Esconderijo de corruptos

Andres Sanches e a lavagem de dinheiro: testemunha depõe hoje

Cartolas de futebol, políticos e demais notórios corruptos, quase sempre, quando flagrados, respondem a seus apoiadores (alguns incautos, outros bem espertos):

“Não há provas…”.

Em regra não desmentem as acusações, nem tentam explicá-las, sob temor de abrir espaço, diante de contradições, para inserções de investigações.

Dirigente que não recebe salário e está milionário, policiais donos de suntuosas mansões, políticos que gastam o que nunca conseguirão comprovar em jantares, joias, etc., gente que utiliza bens caríssimos, quase sempre “emprestados”, sem que o “emprestador” incomode-se com a falta da devolução… muitos são os casos.

O discurso da “falta de provas”, diante de tamanhas evidências, é utilizado pelos corruptos como esconderijo de suas falcatruas, e por seus defensores para justificá-los publicamente.

Hoje, trecho de entrevista do delegado federal Marcio Anselmo, da “Operação Lava-Jato”, esclarece bem a questão:

“Ninguém vai assinar um recibo da corrupção. Nunca vai ter uma prova desse tipo. Você tem que formar um conjunto de indícios. Essa é a regra, principalmente em casos de corrupção e lavagem de dinheiro, que são crimes mais difíceis de provar.”

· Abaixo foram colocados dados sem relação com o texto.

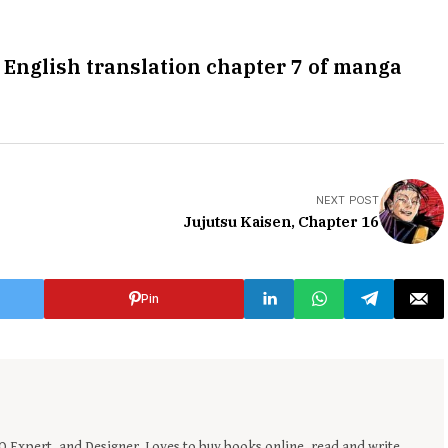
 English translation chapter 7 of manga
NEXT POST
Jujutsu Kaisen, Chapter 16
Pin
EO Expert, and Designer. Loves to buy books online, read and write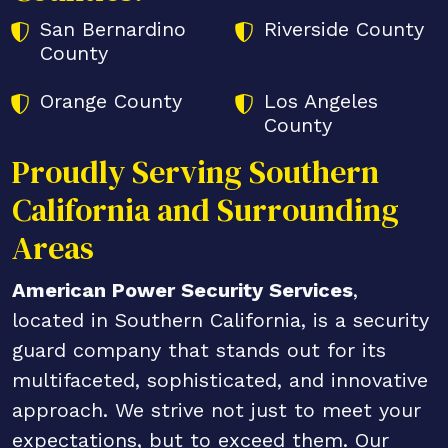
San Bernardino
Riverside County
County
Orange County
Los Angeles
County
Proudly Serving Southern
California and Surrounding
Areas
American Power Security Services
,
located in Southern California, is a security
guard company that stands out for its
multifaceted, sophisticated, and innovative
approach. We strive not just to meet your
expectations, but to exceed them. Our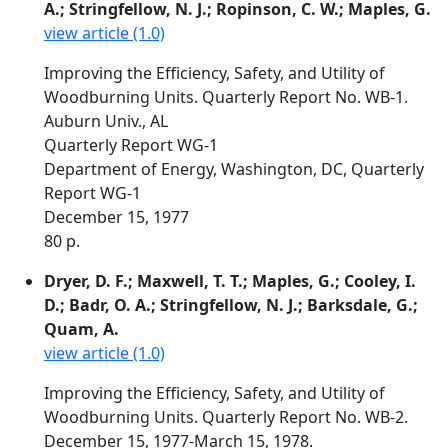
A.; Stringfellow, N. J.; Ropinson, C. W.; Maples, G.
view article (1.0)
Improving the Efficiency, Safety, and Utility of
Woodburning Units. Quarterly Report No. WB-1.
Auburn Univ., AL
Quarterly Report WG-1
Department of Energy, Washington, DC, Quarterly
Report WG-1
December 15, 1977
80 p.
Dryer, D. F.; Maxwell, T. T.; Maples, G.; Cooley, I.
D.; Badr, O. A.; Stringfellow, N. J.; Barksdale, G.;
Quam, A.
view article (1.0)
Improving the Efficiency, Safety, and Utility of
Woodburning Units. Quarterly Report No. WB-2.
December 15, 1977-March 15, 1978.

“É diferente de um homicídio, em que você tem o autor, a arma, o cadáver, a perícia. Você não vai ter recibo de alguém dizendo que recebeu R$ 100 mil em vantagens indevidas, referente ao contrato tal. Então, o valor da prova indiciária é muito grande.”

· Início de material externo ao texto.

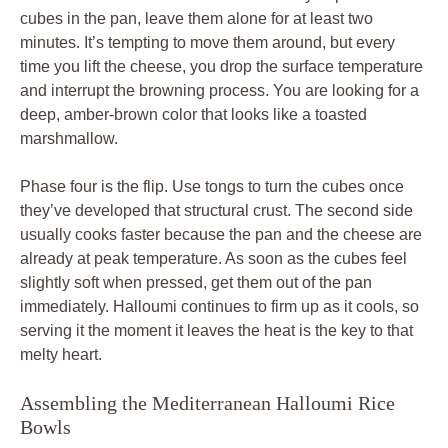
cubes in the pan, leave them alone for at least two
minutes. It’s tempting to move them around, but every
time you lift the cheese, you drop the surface temperature
and interrupt the browning process. You are looking for a
deep, amber-brown color that looks like a toasted
marshmallow.
Phase four is the flip. Use tongs to turn the cubes once
they’ve developed that structural crust. The second side
usually cooks faster because the pan and the cheese are
already at peak temperature. As soon as the cubes feel
slightly soft when pressed, get them out of the pan
immediately. Halloumi continues to firm up as it cools, so
serving it the moment it leaves the heat is the key to that
melty heart.
Assembling the Mediterranean Halloumi Rice
Bowls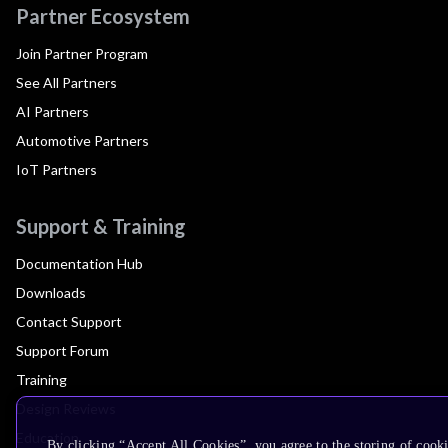
Partner Ecosystem
Join Partner Program
See All Partners
AI Partners
Automotive Partners
IoT Partners
Support & Training
Documentation Hub
Downloads
Contact Support
Support Forum
Training
Design Reviews
Education
By clicking “Accept All Cookies”, you agree to the storing of cook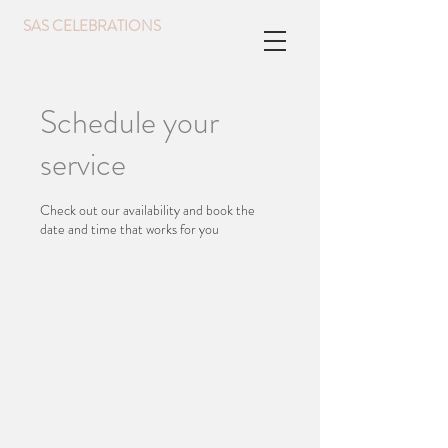
SAS CELEBRATIONS
Schedule your
service
Check out our availability and book the
date and time that works for you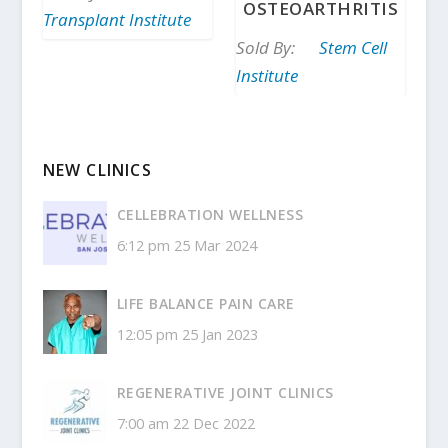
OSTEOARTHRITIS
Transplant Institute
Sold By:
Stem Cell
Institute
NEW CLINICS
CELLEBRATION WELLNESS
6:12 pm
25 Mar 2024
LIFE BALANCE PAIN CARE
12:05 pm
25 Jan 2023
REGENERATIVE JOINT CLINICS
7:00 am
22 Dec 2022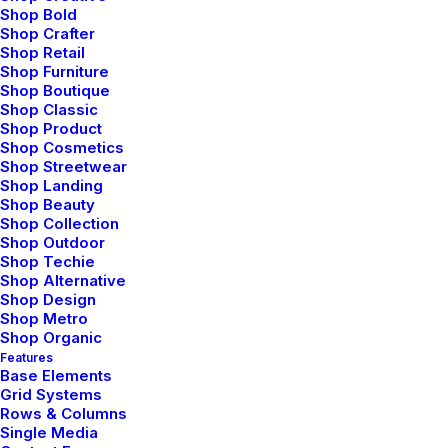
Shop Bold
Shop Crafter
Shop Retail
Shop Furniture
Shop Boutique
Shop Classic
Shop Product
Shop Cosmetics
Shop Streetwear
Shop Landing
Shop Beauty
Shop Collection
Shop Outdoor
Shop Techie
Shop Alternative
Shop Design
Shop Metro
Shop Organic
Features
Base Elements
Grid Systems
Rows & Columns
Single Media
febrero 8, 2020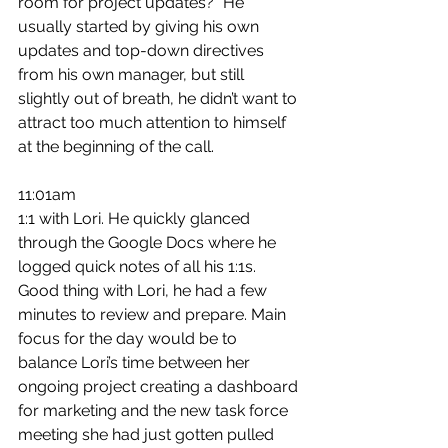
room for project updates?” He 
usually started by giving his own 
updates and top-down directives 
from his own manager, but still 
slightly out of breath, he didn’t want to 
attract too much attention to himself 
at the beginning of the call.
11:01am
1:1 with Lori. He quickly glanced 
through the Google Docs where he 
logged quick notes of all his 1:1s. 
Good thing with Lori, he had a few 
minutes to review and prepare. Main 
focus for the day would be to 
balance Lori’s time between her 
ongoing project creating a dashboard 
for marketing and the new task force 
meeting she had just gotten pulled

“[A prova indiciária] não é a prova direta dos fatos, mas uma série de elementos que te levam a uma determinada conclusão. Por exemplo, no caso do transporte de bens [do ex-presidente Lula]: por que uma empresa vai fazer um pedido, teoricamente de um terceiro, e pagar uma quantia mensal, para guardar o material de outra pessoa? Você estabelece um conjunto de elementos.”

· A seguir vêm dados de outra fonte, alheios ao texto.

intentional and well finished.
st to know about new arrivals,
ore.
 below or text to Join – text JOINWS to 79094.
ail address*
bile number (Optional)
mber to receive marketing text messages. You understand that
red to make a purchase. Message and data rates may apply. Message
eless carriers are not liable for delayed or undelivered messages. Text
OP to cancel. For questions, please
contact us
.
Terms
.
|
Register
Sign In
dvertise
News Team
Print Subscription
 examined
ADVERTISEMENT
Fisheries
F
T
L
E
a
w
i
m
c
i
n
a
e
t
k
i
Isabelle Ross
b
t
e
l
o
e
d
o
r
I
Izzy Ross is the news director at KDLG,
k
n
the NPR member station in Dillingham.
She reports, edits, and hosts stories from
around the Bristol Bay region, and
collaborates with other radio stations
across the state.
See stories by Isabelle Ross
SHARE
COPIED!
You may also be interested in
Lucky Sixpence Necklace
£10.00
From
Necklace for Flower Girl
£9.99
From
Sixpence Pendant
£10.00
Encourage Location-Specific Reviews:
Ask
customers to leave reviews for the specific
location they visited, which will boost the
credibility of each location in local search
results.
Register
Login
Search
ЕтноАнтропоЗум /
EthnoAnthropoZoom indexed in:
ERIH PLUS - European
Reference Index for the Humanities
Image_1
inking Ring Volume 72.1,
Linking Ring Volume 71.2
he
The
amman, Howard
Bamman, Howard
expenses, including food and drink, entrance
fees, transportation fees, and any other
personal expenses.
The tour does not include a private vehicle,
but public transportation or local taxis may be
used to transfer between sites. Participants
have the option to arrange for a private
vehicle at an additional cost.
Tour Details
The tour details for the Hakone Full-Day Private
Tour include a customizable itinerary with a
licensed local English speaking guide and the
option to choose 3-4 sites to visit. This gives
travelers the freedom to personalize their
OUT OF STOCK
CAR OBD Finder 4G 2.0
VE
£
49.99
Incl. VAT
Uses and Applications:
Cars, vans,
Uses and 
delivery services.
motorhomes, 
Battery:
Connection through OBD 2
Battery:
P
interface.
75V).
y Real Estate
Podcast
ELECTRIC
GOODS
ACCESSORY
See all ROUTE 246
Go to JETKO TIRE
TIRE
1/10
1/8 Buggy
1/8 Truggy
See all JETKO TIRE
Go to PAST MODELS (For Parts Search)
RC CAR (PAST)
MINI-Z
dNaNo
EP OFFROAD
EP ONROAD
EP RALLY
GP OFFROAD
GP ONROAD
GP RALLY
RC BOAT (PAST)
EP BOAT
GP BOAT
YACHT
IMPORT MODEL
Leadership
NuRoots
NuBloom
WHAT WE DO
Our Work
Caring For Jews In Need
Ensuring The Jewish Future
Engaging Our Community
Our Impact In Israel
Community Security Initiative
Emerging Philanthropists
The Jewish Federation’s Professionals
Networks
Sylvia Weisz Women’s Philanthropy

“Em crimes de lavagem de dinheiro, em que há empresas de fachada, você também precisa fazer essa conexão. O sujeito não vai ter uma procuração da empresa, não vai deixar rastro. Isso acontece muito com laranjas.”

“A prova indiciária sempre existiu, desde que existe direito penal. A própria lei autoriza o uso. Não é algo que surgiu na Lava Jato.”

“Aquela frase [“não temos prova, mas temos convicção” ] nem sequer foi dita. Fizeram um jogo de palavras para tentar desconstruir. Mas há um conjunto de provas indiciárias gigantesco.”

“Se o imóvel está em nome de laranjas, é óbvio que não vai estar registrado em nome próprio. Isso a gente viu centenas de vezes na Lava Jato.”